But Nature will not be cheated, fooled, bribed, fobbed off, shuffled out of the way. I still have to return in the evening, and, dodge it as I may, I know what I shall find, a burning creature burning with desire. "Heat" is the apt word; one can feel against one's hand without touching her the feverous radiations from her womb. A fire has been kindled in it, and no substitute pleasure can distract, no palliative soothe, no exertion tire, no cooling stream slake, for long the all-consuming need of her body. She is enslaved. She is possessed. Indeed, especially towards the peak--it is the strangest, the most pitiful thing--her very character is altered. This independent, unapproachable, dignified and single-hearted creature, my devoted bitch, becomes the meekest of beggars.
I've never had a dog. Not growing up and not now. Though I'd like one--or perhaps it might be better to say I am curious about having one--our lease disallows it. I've had cats, but the relationship between a cat and its owner is nothing like the bond one feels toward their dogs. J. R. Ackerley's My Dog Tulip, a memoir centered on his German Shepherd ("Alsatian") Tulip, is a testament to the devotion that dogs show their owners, and in turn, owners show their dogs. Ackerley, an English journalist and longtime editor, comes off in the memoir as a slightly lonely, befuddled bachelor, who takes on Tulip to fill the absence of companionship in his life. He finds that owning Tulip is not so simple, but from the very first visit to the vet--who tells Ackerley that Tulip's troublesome behavior in the examining room is not because of her own distress, but because she worries for his safety--it's clear that Tulip's devotion is stronger and more pure than any human creature's ever could be.
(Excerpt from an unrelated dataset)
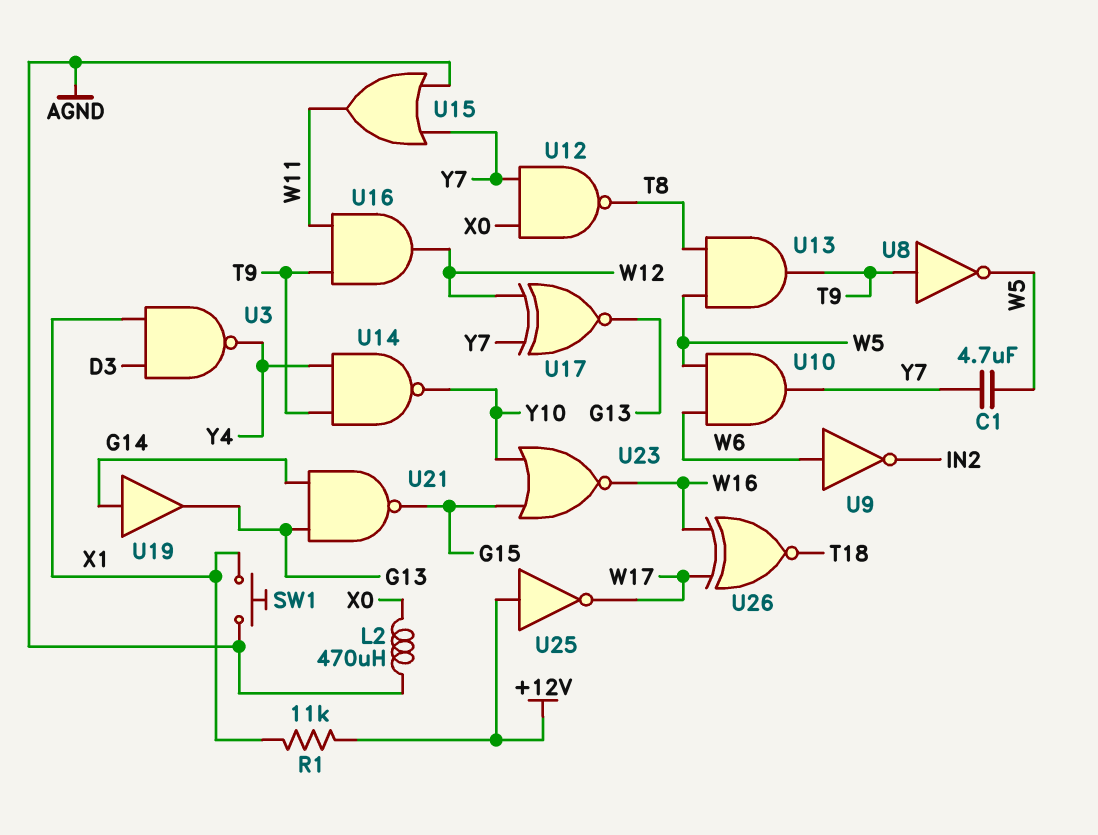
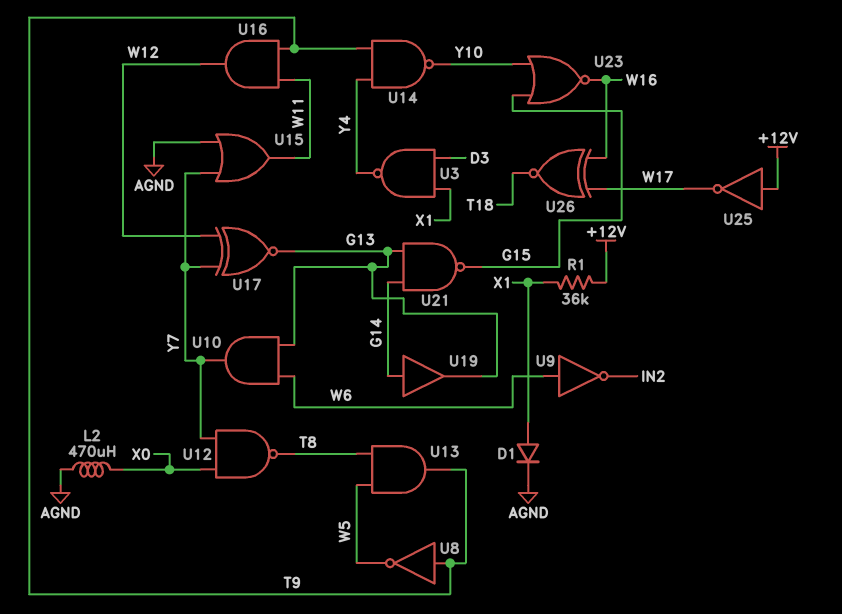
C1: 4.7uF (W5, Y7) -> none
D1: none -> diode (A X1, K AGND)
R1: 11k (+12V, X1) -> 36k (+12V, X1)
SW1: button (AGND, X1) -> none
U10: AND (in W5, in W6, out Y7) -> AND (in G13, in W6, out Y7)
Interestingly, My Dog Tulip focuses largely on the dog's physical needs and bodily existence. First, the visits to the vet, then the problem of what to do with Tulip's poops, then the long and convoluted battle of breeding her and dealing with her yearly estrus. (I learned from My Dog Tulip that people used to not pick up after their dogs at all, and heated arguments would take place about whether dogs should be able to relieve themselves on the sidewalk or be forced into the dangerous street. I don't know when we started picking up the poop, but whoever invented those little biodegradable bags deserves more credit than they've ever gotten.) The breeding process, which takes up much of the book's second half, is a comedy of errors that involves introducing Tulip to a peanut gallery of German Shepherds with names like Gunner, Mountjoy, and Dusty, and Ackerley spares us none of the specific details of the physical act. (Before reading this, I never knew just how many specific kinds of excretions dogs had.)
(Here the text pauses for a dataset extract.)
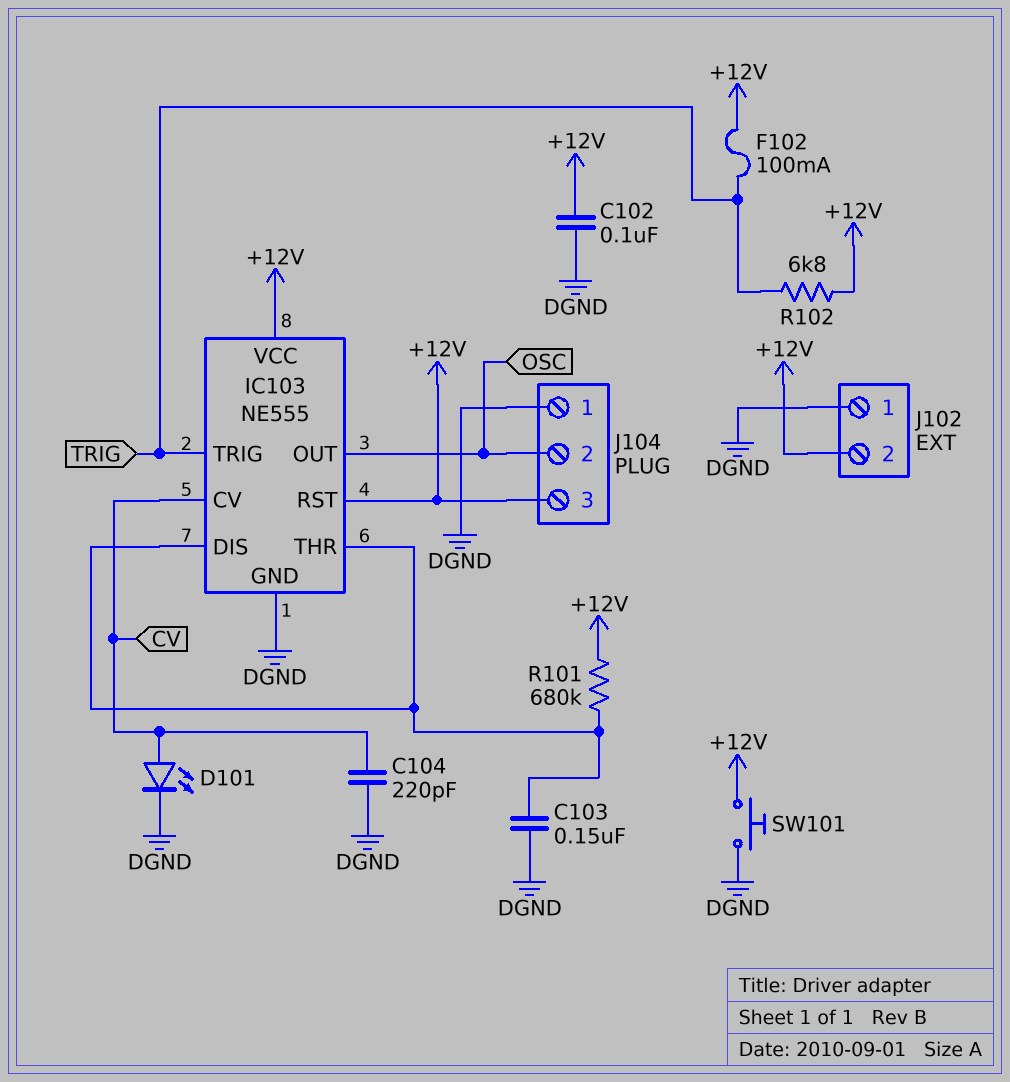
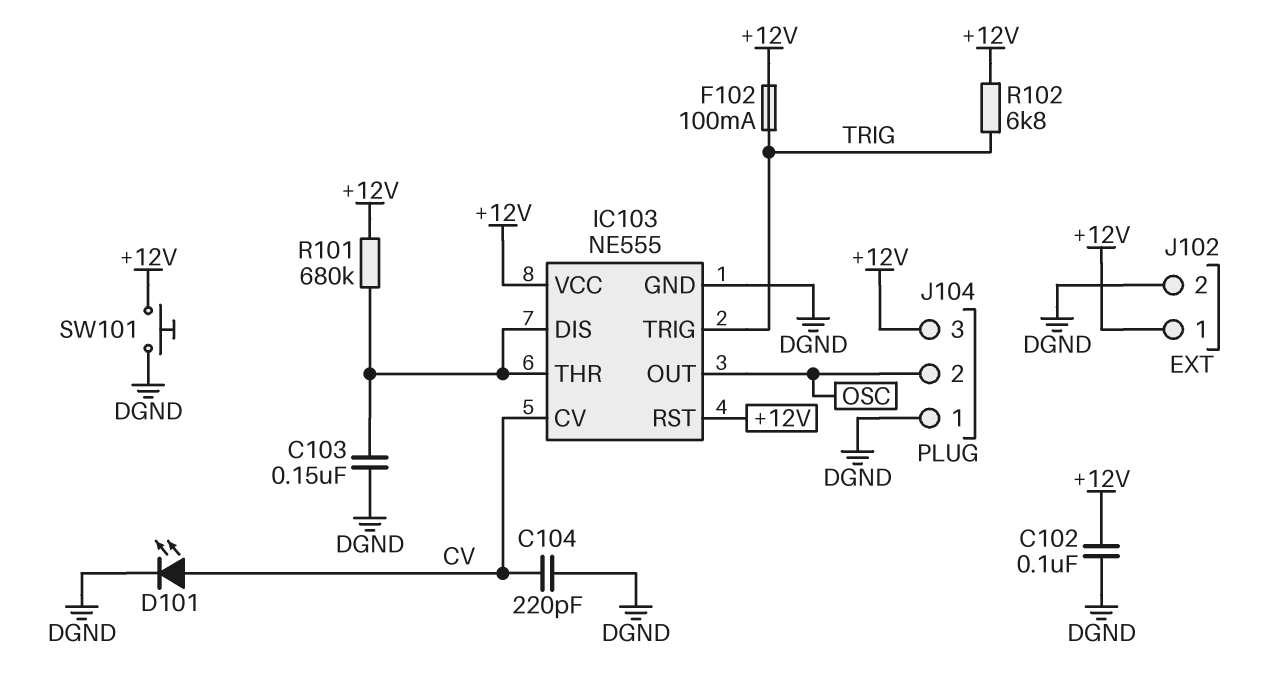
J102 pin 1: DGND -> +12V
J102 pin 2: +12V -> DGND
What I got out of My Dog Tulip is this: there are a lot of abstract ideas that conglomerate around dogs, like loyalty and companionship, strength and beauty. And yet, to own a dog is to own a physical creature, and to attend to its physical needs, the ones that its own nature demands. The most heart-rending part of owning Tulip is knowing that nothing can be done about her yearly distress, when her body calls out for something Ackerley cannot provide. I don't know if people just didn't fix dogs back then, or we don't know how, or it was seen as sort of gauche, or what. Maybe Ackerley is right that all our modern veterinary medicine cannot "bribe" or "fob off" the nature of an animal that retains some of its wildness, whether we like to think so or not.
Other than that, the book was just fine. Long and descriptive passages about expressing Tulip's anal glands didn't make me want to get a dog any more, and the descriptions of Tulip's unruly behavior certainly didn't make me want to get a German Shepherd. So I'll stay dog-curious a little longer.